Singer-songwriter Ed at Ally Pally for the World Darts Championship
Ring out the old, ring in a cascade of eagerly anticipated album releases from some of pop’s biggest names.
This month alone we have new full-length outings from The Weeknd, Manic Street Preachers, Franz Ferdinand, David Gray and Ringo Starr who becomes the latest legend to turn his hand to country music next week in collaboration with T. Bone Burnett.
Will Lana Del Ray climb into the saddle too? Early reports suggest she aims to move closer to country on her tenth album, The Right One Will Stay – due out in May.
Lana, who has already released a cover of Take Me Home, Country Roads and performed Stand By Your Man live, has confirmed it will be “a classic country, American, southern Gothic production”.
She also says the new songs won’t be “a radical departure” from 2023’s critically acclaimed chart-topper Did You Know There’s A Tunnel Under Ocean Blvd. The first taste, the title track, is a haunting and achingly tender collaboration with Post Malone.
Ed Sheeran has just released +-=÷× (TOUR COLLECTION), with 25 of his biggest-selling songs recorded live, plus “exclusive memos” from the singer on the CD and vinyl versions.
But Ed has also finished a new studio album which will see him return to “big pop” after the relatively glum Autumn Variations and – (subtract).
We can expect new releases from Sam Fender in February – he’s already teased us with the superb People Watching – and The Darkness in March.

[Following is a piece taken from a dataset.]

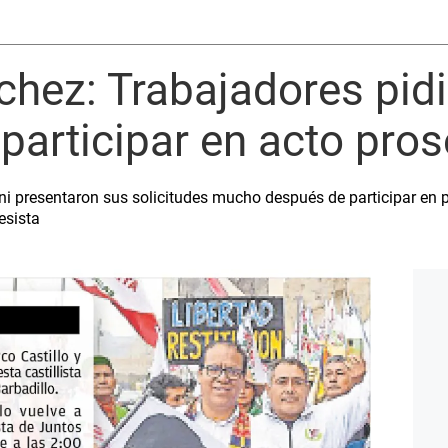
chez: Trabajadores pid
 participar en acto prose
ni presentaron sus solicitudes mucho después de participar en p
esista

And perhaps surprisingly The Cure are threatening to release a companion to last year’s Songs Of A Lost World this summer.
Chris Martin says Coldplay will bow out with one last record, and Lady Gaga, Miley Cyrus, Blondie, Morrissey, The Distillers and Stereophonics are also promising albums. And Madonna is said to be working on new music with Stuart Price, the head producer on her 2005 album Confessions On A Dance Floor Let’s hope there’s room for fresh talent to get noticed too.
Don’t miss…
X-Ray Spex. Live At The Roundhouse.
The iconic punk band’s final gig – recorded in 2008, three years before Poly Styrene’s death at 53 – is loud, proud, and bursting with energy. They play their greats – the gloriously defiant Oh Bondage Up Yours! and the slower, strangely bewitching Germ Free Adolescents. Vigorous belters Identity, The Day The World Turned Dayglo and I Am A Poseur still pack a punch.
The Skabratts. Koolest Kat.
Peter Azzopardi’s London-based five-piece specialise in breezy Ska and upbeat pop reggae. It’s impossible to listen to original numbers like Soon You’ll Be Gone and The Vultures Are Coming without smiling. Their music sound doffs its pork pie hat to the 2-Tone years, and is close in feel to the cheery apolitical bounce of Madness and Bad Manners. Ten tracks of sunshine.
Jeff Christie. Here & Now.
Best known for his 1970 hits, the chart-topping global smash Yellow River and the follow-up San Bernardino, the former Christie star now specialises in melodic Americana. ‘On the road to Graceland, dust beneath my wheels,’ he sings on Driving Down To Memphis. Soul-infused Building Bridges is a heart-felt plea for global peace in an ever-grimmer world. Better By Now, about long-term relationships, boasts an instant chorus.